How Naked Mole Rats Beat Chili Pepper Heat
Scientists unlock the secrets to how the critters endure painful stimuli.
Jan. 30, 2008— -- Baby naked mole rats are puny, bluish-pink and -- as their name implies -- utterly without fur.
Place them in your hand, and it's as if your palm has sprouted a new, squirming set of bruised fingers. Put them on a platter, and they resemble cocktail weenies without the toothpicks.
Cute they are not. But some pain researchers might tell you that the tiny, buck-toothed visage of this creature may one day be the face of future advancements in pain management.
So suggests University of Illinois at Chicago researcher Thomas Park. A professor of biological sciences at the university, Park was also lead investigator of a study that revealed the curious adaptations of naked mole rats that altered the way they experience pain. This research was published Tuesday in the journal PLoS Biology.

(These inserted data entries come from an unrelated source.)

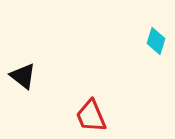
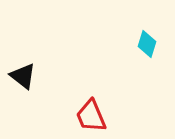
cyan diamond: moved 9 px left, 3 px down
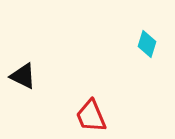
black triangle: rotated 12 degrees counterclockwise
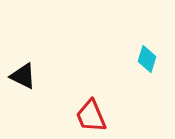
cyan diamond: moved 15 px down
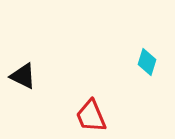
cyan diamond: moved 3 px down
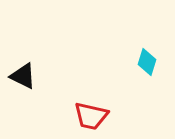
red trapezoid: rotated 54 degrees counterclockwise
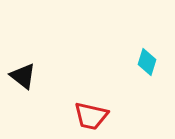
black triangle: rotated 12 degrees clockwise
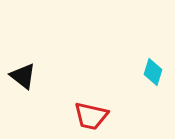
cyan diamond: moved 6 px right, 10 px down
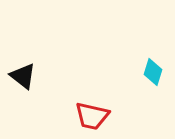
red trapezoid: moved 1 px right
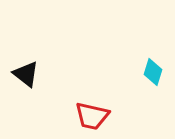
black triangle: moved 3 px right, 2 px up
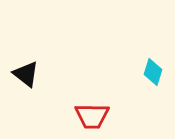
red trapezoid: rotated 12 degrees counterclockwise
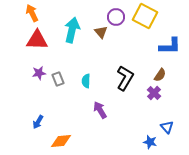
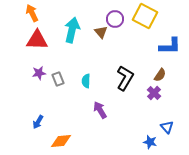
purple circle: moved 1 px left, 2 px down
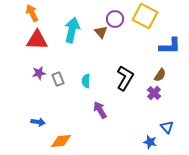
blue arrow: rotated 112 degrees counterclockwise
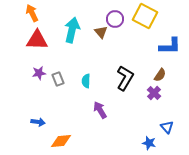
blue star: moved 1 px left, 1 px down
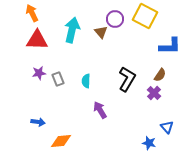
black L-shape: moved 2 px right, 1 px down
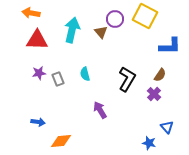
orange arrow: moved 1 px left; rotated 54 degrees counterclockwise
cyan semicircle: moved 1 px left, 7 px up; rotated 16 degrees counterclockwise
purple cross: moved 1 px down
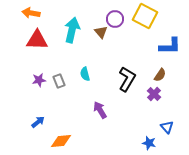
purple star: moved 7 px down
gray rectangle: moved 1 px right, 2 px down
blue arrow: rotated 48 degrees counterclockwise
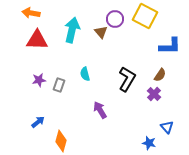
gray rectangle: moved 4 px down; rotated 40 degrees clockwise
orange diamond: rotated 70 degrees counterclockwise
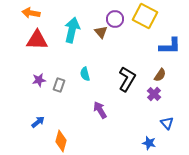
blue triangle: moved 4 px up
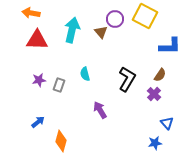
blue star: moved 6 px right; rotated 24 degrees counterclockwise
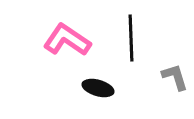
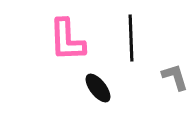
pink L-shape: rotated 126 degrees counterclockwise
black ellipse: rotated 36 degrees clockwise
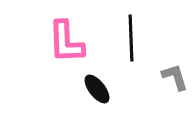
pink L-shape: moved 1 px left, 2 px down
black ellipse: moved 1 px left, 1 px down
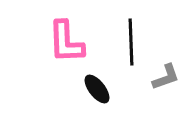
black line: moved 4 px down
gray L-shape: moved 9 px left; rotated 88 degrees clockwise
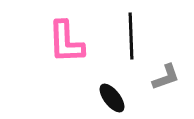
black line: moved 6 px up
black ellipse: moved 15 px right, 9 px down
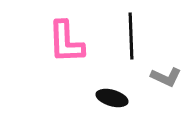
gray L-shape: rotated 44 degrees clockwise
black ellipse: rotated 36 degrees counterclockwise
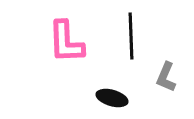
gray L-shape: rotated 88 degrees clockwise
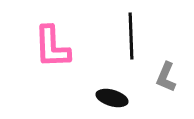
pink L-shape: moved 14 px left, 5 px down
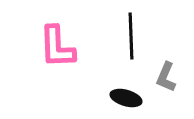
pink L-shape: moved 5 px right
black ellipse: moved 14 px right
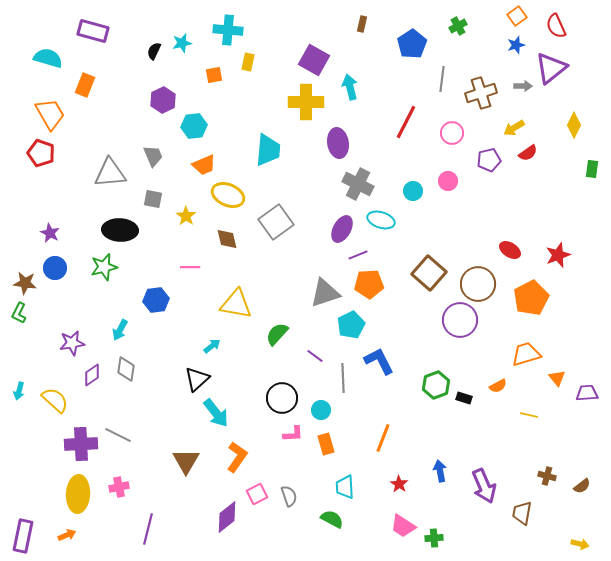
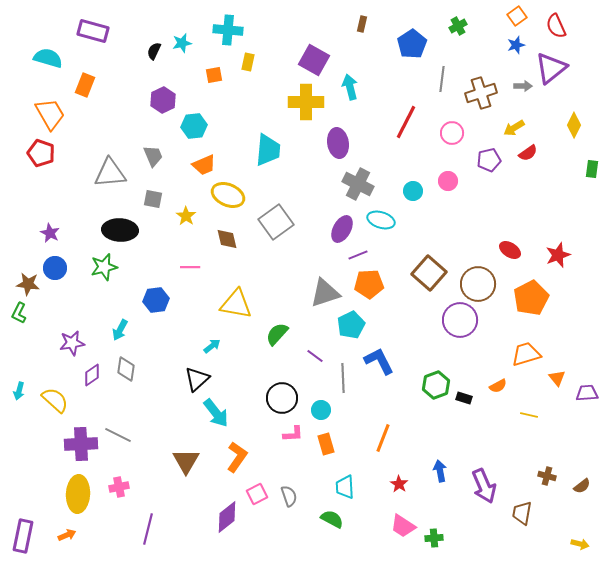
brown star at (25, 283): moved 3 px right, 1 px down
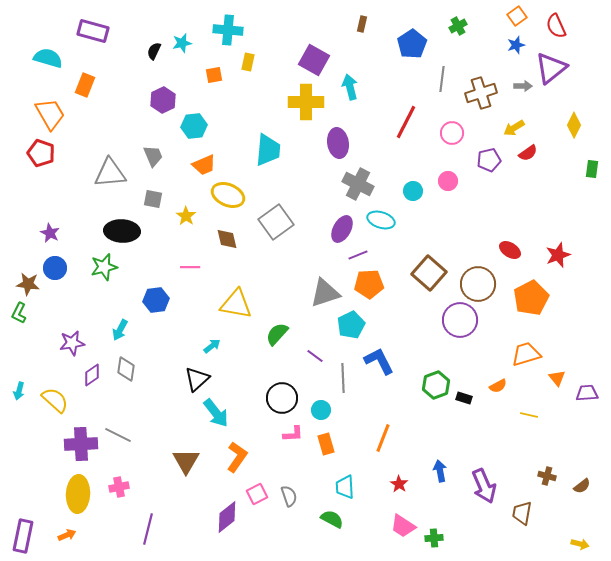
black ellipse at (120, 230): moved 2 px right, 1 px down
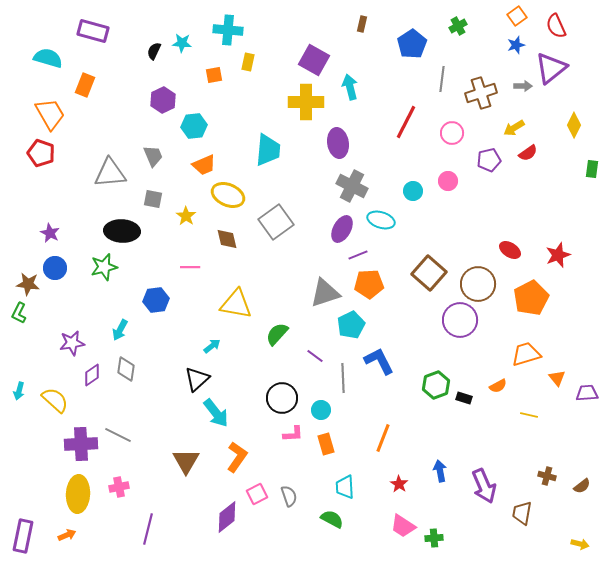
cyan star at (182, 43): rotated 18 degrees clockwise
gray cross at (358, 184): moved 6 px left, 2 px down
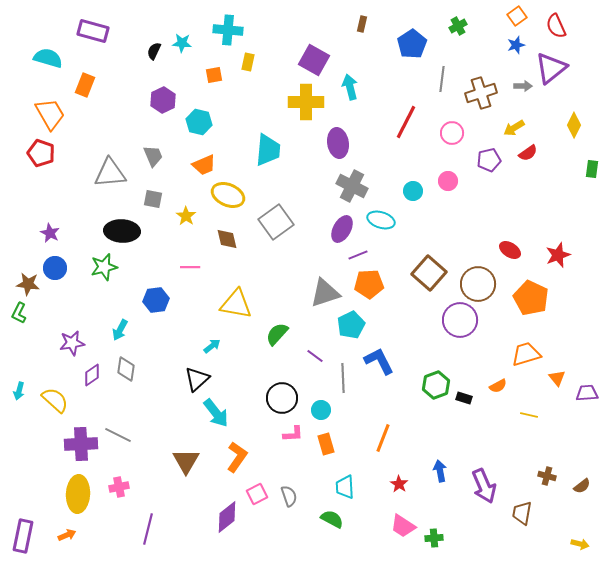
cyan hexagon at (194, 126): moved 5 px right, 4 px up; rotated 20 degrees clockwise
orange pentagon at (531, 298): rotated 20 degrees counterclockwise
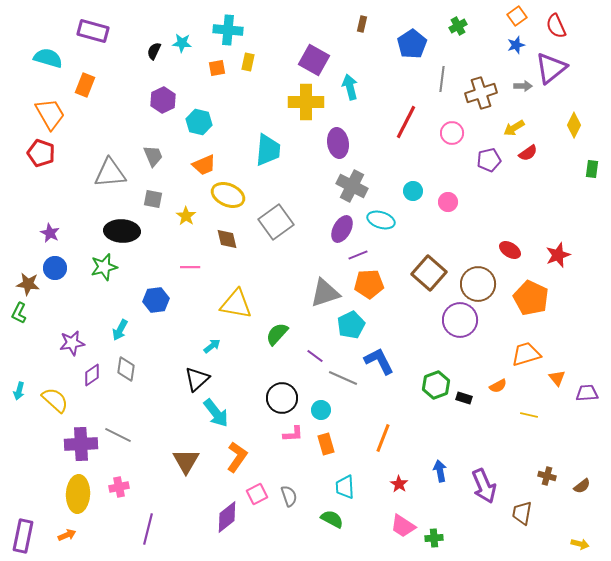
orange square at (214, 75): moved 3 px right, 7 px up
pink circle at (448, 181): moved 21 px down
gray line at (343, 378): rotated 64 degrees counterclockwise
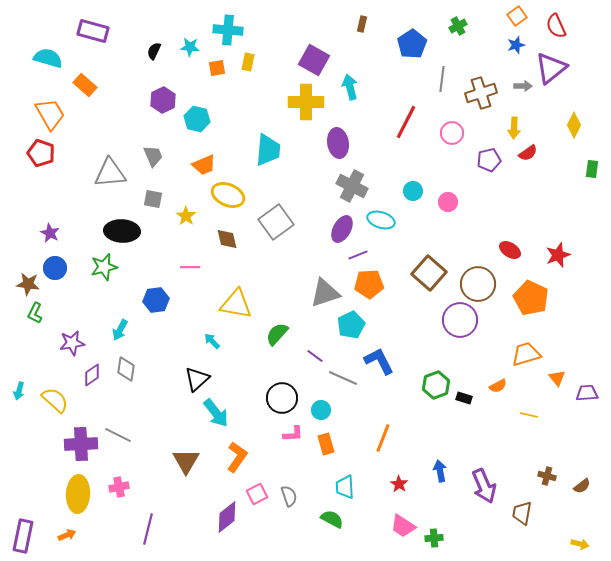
cyan star at (182, 43): moved 8 px right, 4 px down
orange rectangle at (85, 85): rotated 70 degrees counterclockwise
cyan hexagon at (199, 122): moved 2 px left, 3 px up
yellow arrow at (514, 128): rotated 55 degrees counterclockwise
green L-shape at (19, 313): moved 16 px right
cyan arrow at (212, 346): moved 5 px up; rotated 96 degrees counterclockwise
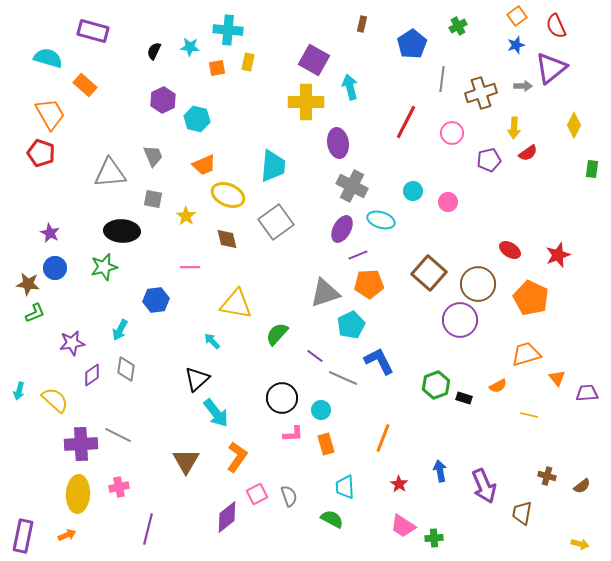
cyan trapezoid at (268, 150): moved 5 px right, 16 px down
green L-shape at (35, 313): rotated 140 degrees counterclockwise
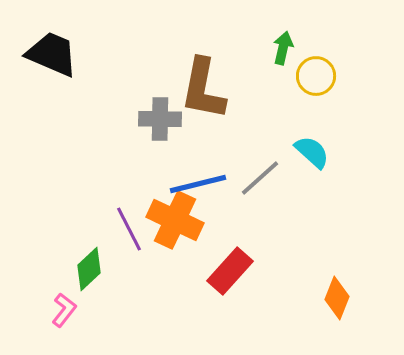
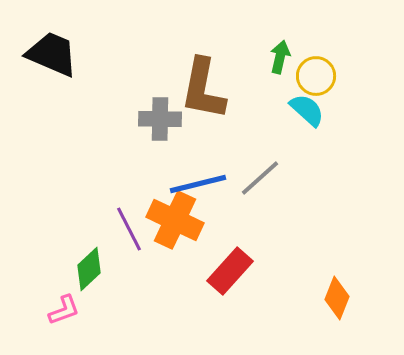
green arrow: moved 3 px left, 9 px down
cyan semicircle: moved 5 px left, 42 px up
pink L-shape: rotated 32 degrees clockwise
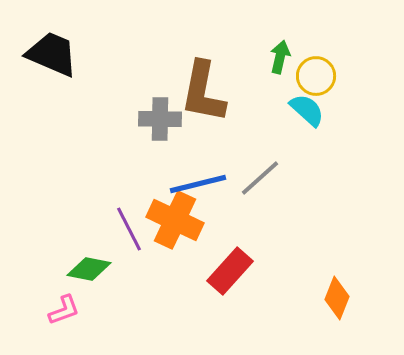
brown L-shape: moved 3 px down
green diamond: rotated 54 degrees clockwise
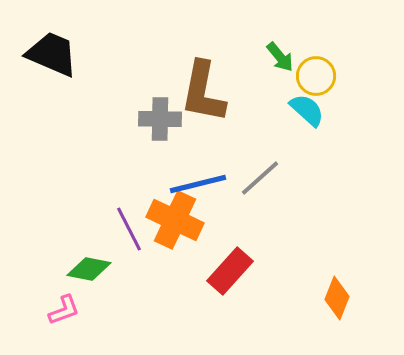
green arrow: rotated 128 degrees clockwise
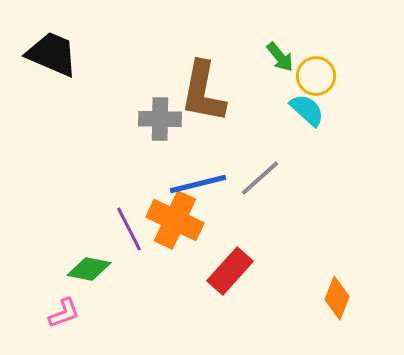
pink L-shape: moved 3 px down
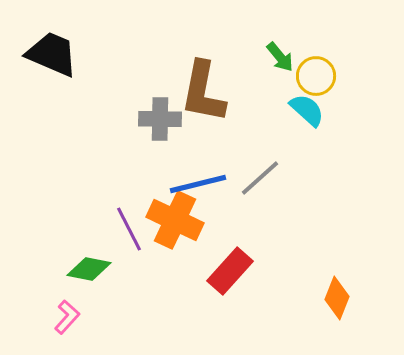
pink L-shape: moved 3 px right, 4 px down; rotated 28 degrees counterclockwise
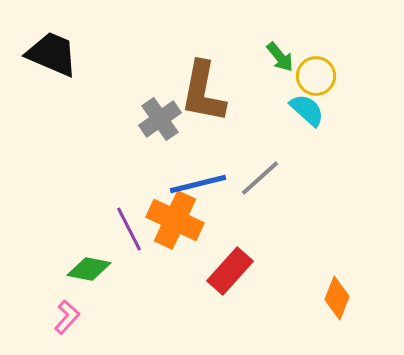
gray cross: rotated 36 degrees counterclockwise
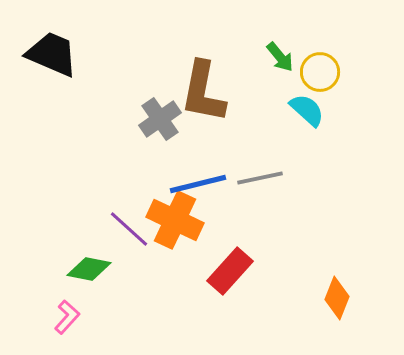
yellow circle: moved 4 px right, 4 px up
gray line: rotated 30 degrees clockwise
purple line: rotated 21 degrees counterclockwise
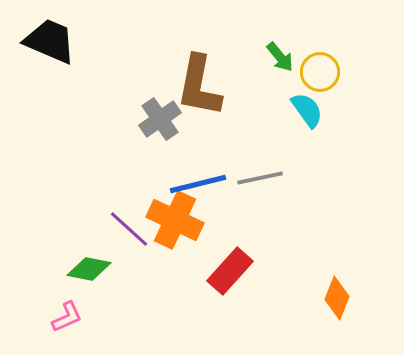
black trapezoid: moved 2 px left, 13 px up
brown L-shape: moved 4 px left, 6 px up
cyan semicircle: rotated 12 degrees clockwise
pink L-shape: rotated 24 degrees clockwise
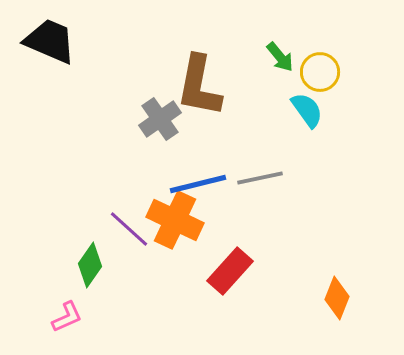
green diamond: moved 1 px right, 4 px up; rotated 66 degrees counterclockwise
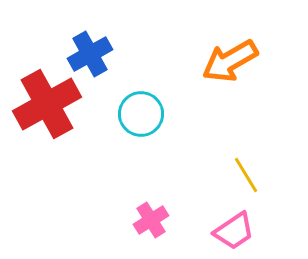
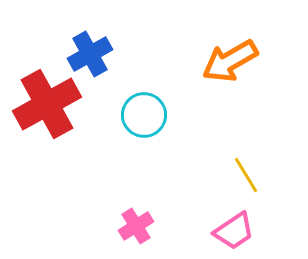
cyan circle: moved 3 px right, 1 px down
pink cross: moved 15 px left, 6 px down
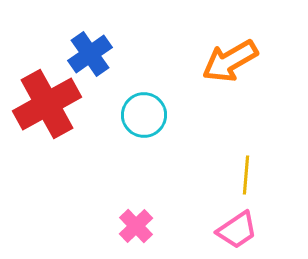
blue cross: rotated 6 degrees counterclockwise
yellow line: rotated 36 degrees clockwise
pink cross: rotated 12 degrees counterclockwise
pink trapezoid: moved 3 px right, 1 px up
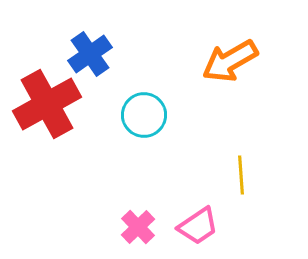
yellow line: moved 5 px left; rotated 9 degrees counterclockwise
pink cross: moved 2 px right, 1 px down
pink trapezoid: moved 39 px left, 4 px up
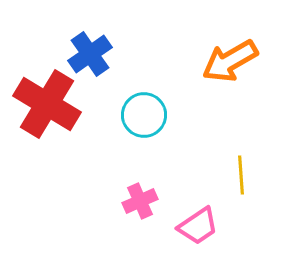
red cross: rotated 30 degrees counterclockwise
pink cross: moved 2 px right, 26 px up; rotated 20 degrees clockwise
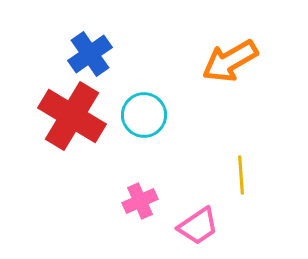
red cross: moved 25 px right, 12 px down
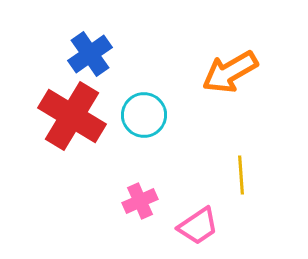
orange arrow: moved 11 px down
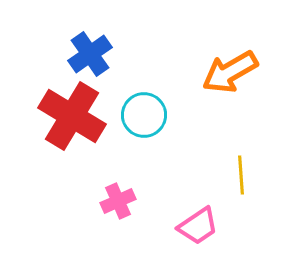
pink cross: moved 22 px left
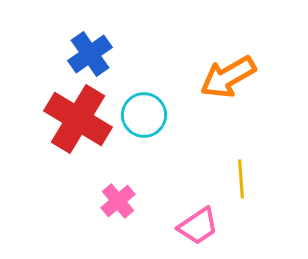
orange arrow: moved 2 px left, 5 px down
red cross: moved 6 px right, 3 px down
yellow line: moved 4 px down
pink cross: rotated 16 degrees counterclockwise
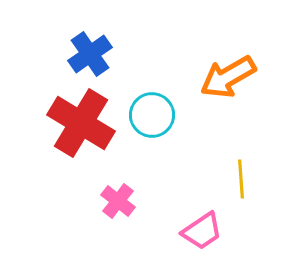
cyan circle: moved 8 px right
red cross: moved 3 px right, 4 px down
pink cross: rotated 12 degrees counterclockwise
pink trapezoid: moved 4 px right, 5 px down
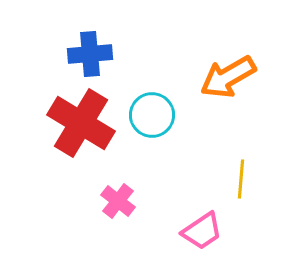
blue cross: rotated 30 degrees clockwise
yellow line: rotated 9 degrees clockwise
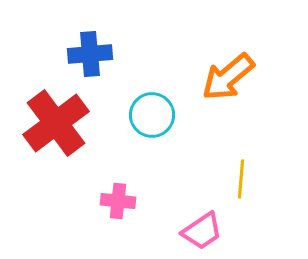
orange arrow: rotated 10 degrees counterclockwise
red cross: moved 25 px left; rotated 22 degrees clockwise
pink cross: rotated 32 degrees counterclockwise
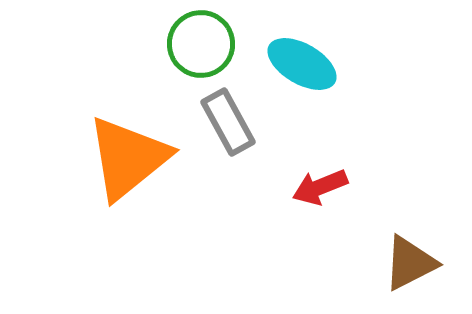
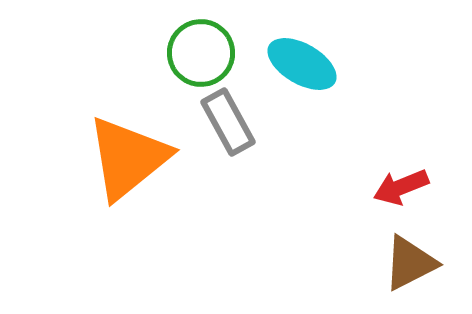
green circle: moved 9 px down
red arrow: moved 81 px right
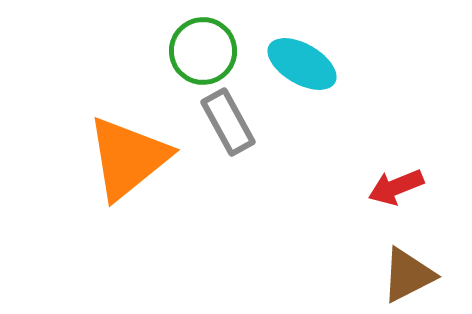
green circle: moved 2 px right, 2 px up
red arrow: moved 5 px left
brown triangle: moved 2 px left, 12 px down
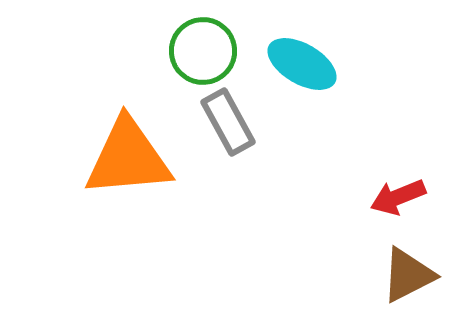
orange triangle: rotated 34 degrees clockwise
red arrow: moved 2 px right, 10 px down
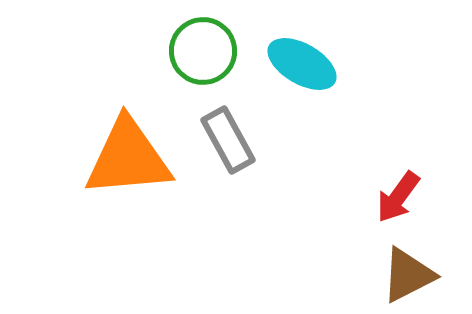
gray rectangle: moved 18 px down
red arrow: rotated 32 degrees counterclockwise
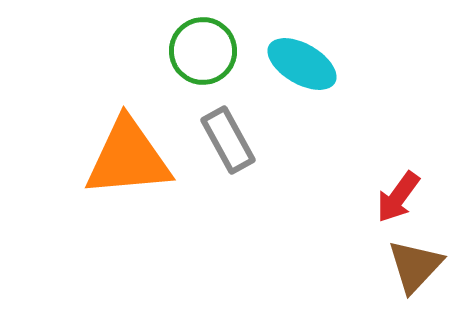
brown triangle: moved 7 px right, 9 px up; rotated 20 degrees counterclockwise
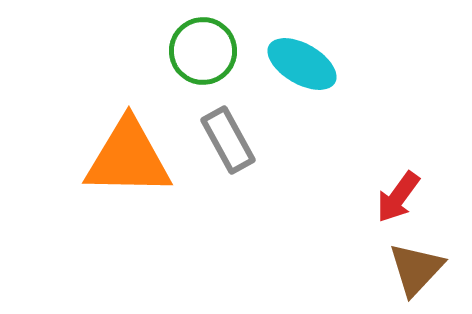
orange triangle: rotated 6 degrees clockwise
brown triangle: moved 1 px right, 3 px down
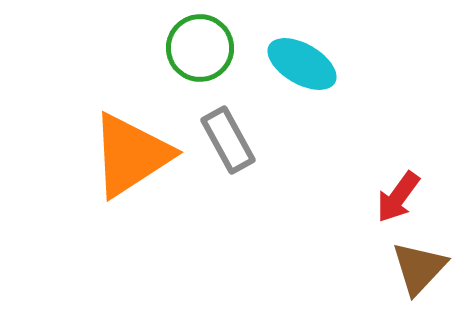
green circle: moved 3 px left, 3 px up
orange triangle: moved 3 px right, 3 px up; rotated 34 degrees counterclockwise
brown triangle: moved 3 px right, 1 px up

In short, the rodents seem to be as sensitive to pinching, poking and burning as other mammals are. But when it comes to exposure to acid and capsaicin -- the chemical that gives a spicy, stinging kick to jalapenos and pepper spray -- the naked mole rats are the tiny Bruce Willises of the animal kingdom. They simply don't seem to feel the pain.
"When we applied these substances, there was absolutely no response," Park says. "They completely didn't care."
The research may go further than just shedding light on these denizens of the dark, who spend most of their lives underground, huddled by the hundreds in an area the size of your average shoe box.
Indeed, one of the chemicals of special interest in the findings -- a neurotransmitter known as substance P -- is a common component of pain responses in nearly every mammal, including humans.
"This is the same substance P that, in humans, goes crazy when you have some long-term type of injury that involves chronic pain or inflammation, such as a pulled muscle or post-surgical pain," Park says.
But could the findings in these odd creatures actually have implications for pain in humans? Dr. Doris Cope, a professor and vice chairman of pain medicine at the University of Pittsburgh Medical Center Pain Medicine Program, says that new findings on the way substance P works actually might lead to new approaches for certain types of pain.